We can schedule cleanings during line change or weekly cleanings. This reduces the chance of unplanned stops.
By reducing the Mean Time To Repair, we can minimize unplanned downtime, which results in greater effective production time. That is why having repair procedures carried out in a clear and effective way, taking advantage of the experience of previous repairs conducted by company workers on the same or similar machines, not only speeds up the repair process, but also ensures that we have the necessary spare parts to achieve the repair more quickly and effectively.
CIP / SIP: Cleaning in Place / Sterilization in Place
Cleaning and Sterilization in Place (CIP/SIP) process is an important but also often time consuming process. It can take hours to do a full sterilization run. Isolate all unplanned CIP/SIP runs and identify the causes for those extra runs. Reducing these sterilization runs can save you hours of machine downtime and operator time.
Among workers, it is common to have gaps in training and knowledge that must be addressed effectively in order to minimize them and prevent them from posing a risk to both safety and the operational continuity of the production line, which could result in errors during the closure of these gaps.

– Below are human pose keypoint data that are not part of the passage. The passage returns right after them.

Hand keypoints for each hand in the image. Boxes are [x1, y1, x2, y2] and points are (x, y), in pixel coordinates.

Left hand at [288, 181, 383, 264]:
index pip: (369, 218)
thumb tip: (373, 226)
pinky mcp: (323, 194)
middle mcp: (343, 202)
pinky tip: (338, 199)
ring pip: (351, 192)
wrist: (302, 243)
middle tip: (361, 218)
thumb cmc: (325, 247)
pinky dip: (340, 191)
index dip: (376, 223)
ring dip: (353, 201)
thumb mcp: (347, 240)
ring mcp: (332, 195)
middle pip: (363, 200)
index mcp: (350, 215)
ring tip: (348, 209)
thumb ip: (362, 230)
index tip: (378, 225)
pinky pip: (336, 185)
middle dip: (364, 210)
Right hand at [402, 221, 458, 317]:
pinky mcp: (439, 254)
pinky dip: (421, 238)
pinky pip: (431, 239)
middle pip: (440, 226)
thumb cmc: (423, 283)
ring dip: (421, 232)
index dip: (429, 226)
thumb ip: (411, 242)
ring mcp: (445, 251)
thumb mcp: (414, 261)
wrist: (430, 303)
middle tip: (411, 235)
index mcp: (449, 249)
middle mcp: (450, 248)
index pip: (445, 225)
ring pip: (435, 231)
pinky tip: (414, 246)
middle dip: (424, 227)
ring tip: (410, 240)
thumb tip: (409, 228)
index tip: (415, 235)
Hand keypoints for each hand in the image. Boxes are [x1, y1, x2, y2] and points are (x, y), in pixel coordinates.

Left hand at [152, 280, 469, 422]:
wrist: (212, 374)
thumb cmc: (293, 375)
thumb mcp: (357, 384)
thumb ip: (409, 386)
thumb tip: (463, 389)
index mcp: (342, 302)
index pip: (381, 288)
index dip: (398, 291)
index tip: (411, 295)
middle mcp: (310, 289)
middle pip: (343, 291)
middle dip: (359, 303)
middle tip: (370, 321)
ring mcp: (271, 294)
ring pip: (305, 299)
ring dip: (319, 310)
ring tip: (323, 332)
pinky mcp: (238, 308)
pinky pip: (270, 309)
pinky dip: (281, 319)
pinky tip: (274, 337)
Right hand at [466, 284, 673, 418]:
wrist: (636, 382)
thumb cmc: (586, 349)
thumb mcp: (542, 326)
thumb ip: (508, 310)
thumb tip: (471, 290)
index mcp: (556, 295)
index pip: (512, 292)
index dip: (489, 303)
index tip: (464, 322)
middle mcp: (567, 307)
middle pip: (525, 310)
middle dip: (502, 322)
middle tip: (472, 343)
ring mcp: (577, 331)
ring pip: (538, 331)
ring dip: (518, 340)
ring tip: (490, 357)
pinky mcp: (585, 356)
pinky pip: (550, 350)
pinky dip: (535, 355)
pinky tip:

With TextAi you can see what kind of problems happen very often. With a root cause analysis you can identify those problems which are perhaps not performed well. Here are potential training gaps.
Maintenance calls for problems, that should be handled by an operator is also an indication of a training gap.
Find out the problem reasons for maintenance calls and identify those reasons that should have been covered by the operator.
TextAI tools can also help us reduce these gaps by utilizing the information documented in the service orders of operators and maintainers and making it accessible to less trained personnel, guiding them in performing their tasks and help them understand the problems that have already occurred and how these issues have been resolved.
Reduce “Maintenance Calls”
Maintenance teams are often very busy and waiting for maintenance crew to arrive is lost time on the production and additional workload on the maintainers. If you do a breakdown for all the maintenance-call reasons, you can sometimes find tasks that are not too complex and can be taught to the operators. Tasks that happen a lot, ie. part of line changeover and software parameters are good candidates to teach operators.
Standard trouble shooting guides can also help. For example teach the team to try frequent trouble shooting steps before calling for help, might reduce many calls.
Safety and staff health
It is also essential to assess the possibility of potential failures that are dangerous to safety of staff and the environment. For example there is vibration from one machine that causes other machines to fall out of sync and more importantly make employees feel squeezy. For this reason, it is essential to have a criticality map of our equipment and processes and ensure that these potential failures are included in the analysis.